Elaine had thought of this possibility herself. “That’s exactly why we need to investigate him. And, besides, what am I supposed to tell my mother now? ‘Sorry, Kathy, we’re both bad-ass federal agents with international scopes of responsibility, but we can’t lay a finger on your international criminal husband?”
Luna glanced at her, and Elaine knew what she was thinking.
Elaine said, “Look, I don’t really care what she thinks. I just don’t want her staying at my house any longer, putting my family in danger—Spyro will come after her as soon as he sees that she took those papers from his safe. I don’t like the woman, but kicking her out without doing anything to help her...that’s just too low.”
“Yeah, she is your mother, after all.”
“Don’t rub it in, okay?”
Luna didn’t say anything and concentrated on driving.
“If we could just get more evidence, maybe find out what that Panacea business card means...”
Elaine suddenly opened her satchel and withdrew the copy of the tabloid article about Giorgio Cattoretti.
They were just coming to a fork that indicated Lyon center was one direction and the airport was the other.
“Take me to the airport,” Elaine snapped.
“What?” Luna said, glancing at her.
“Please take me to the airport right now, Luna. I’m serious.”
Luna glanced down at the copy of the newspaper article in Elaine’s hand. “Don’t even think about it!”

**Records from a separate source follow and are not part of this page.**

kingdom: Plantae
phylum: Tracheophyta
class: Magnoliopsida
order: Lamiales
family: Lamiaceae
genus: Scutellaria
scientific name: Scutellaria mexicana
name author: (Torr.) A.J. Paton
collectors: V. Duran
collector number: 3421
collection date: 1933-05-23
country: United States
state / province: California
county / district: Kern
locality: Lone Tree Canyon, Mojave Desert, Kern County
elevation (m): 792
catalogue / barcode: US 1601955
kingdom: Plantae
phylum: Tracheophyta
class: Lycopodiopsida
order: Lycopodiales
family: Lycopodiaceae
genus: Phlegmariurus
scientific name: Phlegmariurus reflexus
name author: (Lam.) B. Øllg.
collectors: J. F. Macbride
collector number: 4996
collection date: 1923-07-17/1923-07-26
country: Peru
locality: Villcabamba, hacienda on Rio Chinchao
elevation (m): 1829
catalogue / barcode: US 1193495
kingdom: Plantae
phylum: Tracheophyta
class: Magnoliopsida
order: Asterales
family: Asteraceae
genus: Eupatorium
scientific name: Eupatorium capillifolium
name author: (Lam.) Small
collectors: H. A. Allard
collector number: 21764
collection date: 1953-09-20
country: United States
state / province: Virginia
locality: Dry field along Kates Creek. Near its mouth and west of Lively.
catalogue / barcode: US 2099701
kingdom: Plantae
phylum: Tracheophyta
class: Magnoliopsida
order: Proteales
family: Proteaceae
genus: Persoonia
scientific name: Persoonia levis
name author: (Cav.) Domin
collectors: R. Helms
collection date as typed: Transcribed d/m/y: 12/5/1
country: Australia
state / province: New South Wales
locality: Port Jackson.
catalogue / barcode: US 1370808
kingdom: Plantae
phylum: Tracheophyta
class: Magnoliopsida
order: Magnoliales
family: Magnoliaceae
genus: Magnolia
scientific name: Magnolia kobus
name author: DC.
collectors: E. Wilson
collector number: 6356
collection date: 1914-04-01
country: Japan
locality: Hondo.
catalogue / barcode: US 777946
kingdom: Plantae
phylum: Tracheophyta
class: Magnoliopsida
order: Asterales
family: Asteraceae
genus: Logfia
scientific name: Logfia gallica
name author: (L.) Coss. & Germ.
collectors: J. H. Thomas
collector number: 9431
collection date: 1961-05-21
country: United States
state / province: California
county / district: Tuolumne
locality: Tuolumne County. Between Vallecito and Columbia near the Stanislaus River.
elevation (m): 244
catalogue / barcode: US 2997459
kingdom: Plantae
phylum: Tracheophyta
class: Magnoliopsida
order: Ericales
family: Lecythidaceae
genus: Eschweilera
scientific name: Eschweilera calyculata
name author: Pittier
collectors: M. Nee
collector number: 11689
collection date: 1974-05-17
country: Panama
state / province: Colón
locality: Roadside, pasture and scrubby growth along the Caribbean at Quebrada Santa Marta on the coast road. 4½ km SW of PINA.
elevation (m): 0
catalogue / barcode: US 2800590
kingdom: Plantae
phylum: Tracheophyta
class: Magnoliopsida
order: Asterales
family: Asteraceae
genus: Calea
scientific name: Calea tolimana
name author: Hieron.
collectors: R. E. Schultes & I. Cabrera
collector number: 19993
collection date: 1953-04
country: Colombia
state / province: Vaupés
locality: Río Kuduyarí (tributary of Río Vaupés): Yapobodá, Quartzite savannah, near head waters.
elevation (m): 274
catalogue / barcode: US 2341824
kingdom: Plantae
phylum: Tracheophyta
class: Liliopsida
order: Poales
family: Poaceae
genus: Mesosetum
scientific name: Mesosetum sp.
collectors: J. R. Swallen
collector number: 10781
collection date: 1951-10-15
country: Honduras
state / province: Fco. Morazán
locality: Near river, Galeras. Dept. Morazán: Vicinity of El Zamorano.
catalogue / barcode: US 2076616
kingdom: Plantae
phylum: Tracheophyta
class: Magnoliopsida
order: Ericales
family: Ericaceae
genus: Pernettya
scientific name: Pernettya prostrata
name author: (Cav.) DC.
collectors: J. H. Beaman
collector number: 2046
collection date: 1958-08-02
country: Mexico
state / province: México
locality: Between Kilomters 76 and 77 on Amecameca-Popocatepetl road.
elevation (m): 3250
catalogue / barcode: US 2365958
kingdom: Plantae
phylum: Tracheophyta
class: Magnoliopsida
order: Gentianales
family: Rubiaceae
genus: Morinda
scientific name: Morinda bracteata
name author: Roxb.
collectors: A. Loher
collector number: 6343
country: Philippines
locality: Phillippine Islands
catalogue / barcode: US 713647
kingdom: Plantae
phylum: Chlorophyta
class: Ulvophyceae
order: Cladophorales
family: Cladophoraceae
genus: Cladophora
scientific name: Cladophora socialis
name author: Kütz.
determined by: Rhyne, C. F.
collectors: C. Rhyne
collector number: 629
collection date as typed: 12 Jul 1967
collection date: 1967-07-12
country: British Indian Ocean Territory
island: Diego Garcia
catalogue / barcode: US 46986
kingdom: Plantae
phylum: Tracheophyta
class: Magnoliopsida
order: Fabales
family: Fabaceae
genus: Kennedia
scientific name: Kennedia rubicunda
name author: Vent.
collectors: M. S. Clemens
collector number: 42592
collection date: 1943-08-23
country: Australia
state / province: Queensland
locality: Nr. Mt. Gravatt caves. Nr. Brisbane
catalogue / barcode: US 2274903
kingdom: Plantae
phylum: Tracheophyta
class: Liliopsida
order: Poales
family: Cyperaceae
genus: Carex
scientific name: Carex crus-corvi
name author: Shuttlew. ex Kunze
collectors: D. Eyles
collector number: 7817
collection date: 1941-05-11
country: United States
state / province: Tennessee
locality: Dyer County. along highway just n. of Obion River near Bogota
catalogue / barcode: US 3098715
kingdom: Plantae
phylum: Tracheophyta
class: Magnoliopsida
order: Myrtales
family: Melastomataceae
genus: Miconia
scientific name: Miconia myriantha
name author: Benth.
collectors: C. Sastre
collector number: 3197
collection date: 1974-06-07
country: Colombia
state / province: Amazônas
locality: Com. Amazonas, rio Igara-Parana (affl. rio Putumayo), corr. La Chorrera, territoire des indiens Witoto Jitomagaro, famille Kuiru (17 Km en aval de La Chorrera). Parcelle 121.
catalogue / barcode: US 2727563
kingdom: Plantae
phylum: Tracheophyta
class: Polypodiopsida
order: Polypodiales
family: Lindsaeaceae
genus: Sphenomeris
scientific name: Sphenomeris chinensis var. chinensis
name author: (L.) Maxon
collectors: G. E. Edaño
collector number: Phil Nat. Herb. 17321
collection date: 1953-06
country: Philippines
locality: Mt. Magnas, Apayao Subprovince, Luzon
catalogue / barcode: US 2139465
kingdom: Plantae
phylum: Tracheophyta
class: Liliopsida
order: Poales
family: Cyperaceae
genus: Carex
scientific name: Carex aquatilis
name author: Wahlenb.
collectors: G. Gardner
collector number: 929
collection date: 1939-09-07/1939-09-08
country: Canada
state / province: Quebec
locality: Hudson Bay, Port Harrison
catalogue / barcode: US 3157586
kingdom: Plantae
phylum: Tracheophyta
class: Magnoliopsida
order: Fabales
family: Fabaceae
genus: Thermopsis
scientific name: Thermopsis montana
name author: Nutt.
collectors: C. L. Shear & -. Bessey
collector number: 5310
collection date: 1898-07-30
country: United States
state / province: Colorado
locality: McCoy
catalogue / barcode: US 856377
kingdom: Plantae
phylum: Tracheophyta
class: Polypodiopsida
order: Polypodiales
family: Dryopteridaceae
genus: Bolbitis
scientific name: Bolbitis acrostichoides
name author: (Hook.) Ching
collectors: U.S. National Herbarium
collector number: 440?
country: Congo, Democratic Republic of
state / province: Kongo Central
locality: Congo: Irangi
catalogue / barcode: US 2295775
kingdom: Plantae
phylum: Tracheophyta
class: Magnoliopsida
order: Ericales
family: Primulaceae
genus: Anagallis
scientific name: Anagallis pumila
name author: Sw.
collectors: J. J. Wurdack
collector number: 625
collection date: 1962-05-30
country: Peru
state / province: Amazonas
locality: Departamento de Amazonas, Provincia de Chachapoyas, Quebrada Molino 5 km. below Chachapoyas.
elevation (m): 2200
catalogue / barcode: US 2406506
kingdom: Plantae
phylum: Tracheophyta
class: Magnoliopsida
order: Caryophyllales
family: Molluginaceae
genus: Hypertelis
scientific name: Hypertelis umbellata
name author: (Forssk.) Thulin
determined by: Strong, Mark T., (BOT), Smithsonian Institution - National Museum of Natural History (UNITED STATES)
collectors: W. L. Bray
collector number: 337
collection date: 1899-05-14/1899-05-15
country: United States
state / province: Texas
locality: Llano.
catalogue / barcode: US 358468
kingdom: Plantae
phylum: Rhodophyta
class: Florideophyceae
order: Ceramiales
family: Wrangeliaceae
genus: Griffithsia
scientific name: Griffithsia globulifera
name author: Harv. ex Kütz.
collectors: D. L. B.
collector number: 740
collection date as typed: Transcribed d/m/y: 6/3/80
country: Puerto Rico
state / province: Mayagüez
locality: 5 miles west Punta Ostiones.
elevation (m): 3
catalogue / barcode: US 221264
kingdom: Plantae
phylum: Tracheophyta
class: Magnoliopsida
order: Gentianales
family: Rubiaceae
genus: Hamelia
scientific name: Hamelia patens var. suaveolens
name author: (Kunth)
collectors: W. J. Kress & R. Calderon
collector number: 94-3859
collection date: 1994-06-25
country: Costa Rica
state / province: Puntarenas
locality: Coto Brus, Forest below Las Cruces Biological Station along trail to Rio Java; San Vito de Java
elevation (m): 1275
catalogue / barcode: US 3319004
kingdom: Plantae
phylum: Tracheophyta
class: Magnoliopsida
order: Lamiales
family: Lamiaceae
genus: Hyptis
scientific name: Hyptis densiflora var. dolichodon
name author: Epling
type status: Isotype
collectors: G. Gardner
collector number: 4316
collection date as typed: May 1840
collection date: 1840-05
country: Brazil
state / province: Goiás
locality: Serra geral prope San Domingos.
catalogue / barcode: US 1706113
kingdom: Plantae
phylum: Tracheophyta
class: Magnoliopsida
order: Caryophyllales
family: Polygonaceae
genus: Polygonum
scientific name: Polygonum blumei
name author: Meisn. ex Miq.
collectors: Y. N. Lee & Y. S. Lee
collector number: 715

“Why? You know it’s the only way we’re going to get the straight dope on Leandrou. We need underworld connections! We won’t get anywhere following all these bureaucratic rules and worrying about getting sued for harassment.”
“No way...” Luna glanced distastefully at the article. “How can you even think of getting involved with that man again?”
Now they were rapidly approaching the fork in the motorway, but Luna was still in the right-hand lane.
“Take me to the airport, Luna. I’m sure that he can shed some light on this, and on Spyro Leandrou. All we need are a few more details to convince Valdez to let us go ahead.”
“But Walter is making us lunch. He’ll be disappointed...”
Elaine chuckled. “Luna...”
“I’m telling you, you’re making a serious mistake, Elaine.”
“Then it will be my mistake. Anyway, everything worked out okay last time, didn’t it?”
“Ha, yeah, just barely!” Luna glanced at Elaine’s left shoulder, where she’d taken the bullet. “You almost got yourself killed!”
“Almost doesn’t count.”
Luna made a growling sound in her throat, and at the last minute, glanced into her side mirror and yanked the SUV over to the other side of the fork, narrowly missing the barrier that separated them.
“You’re one damn impulsive, stubborn woman, Elaine Brogan. You know that?”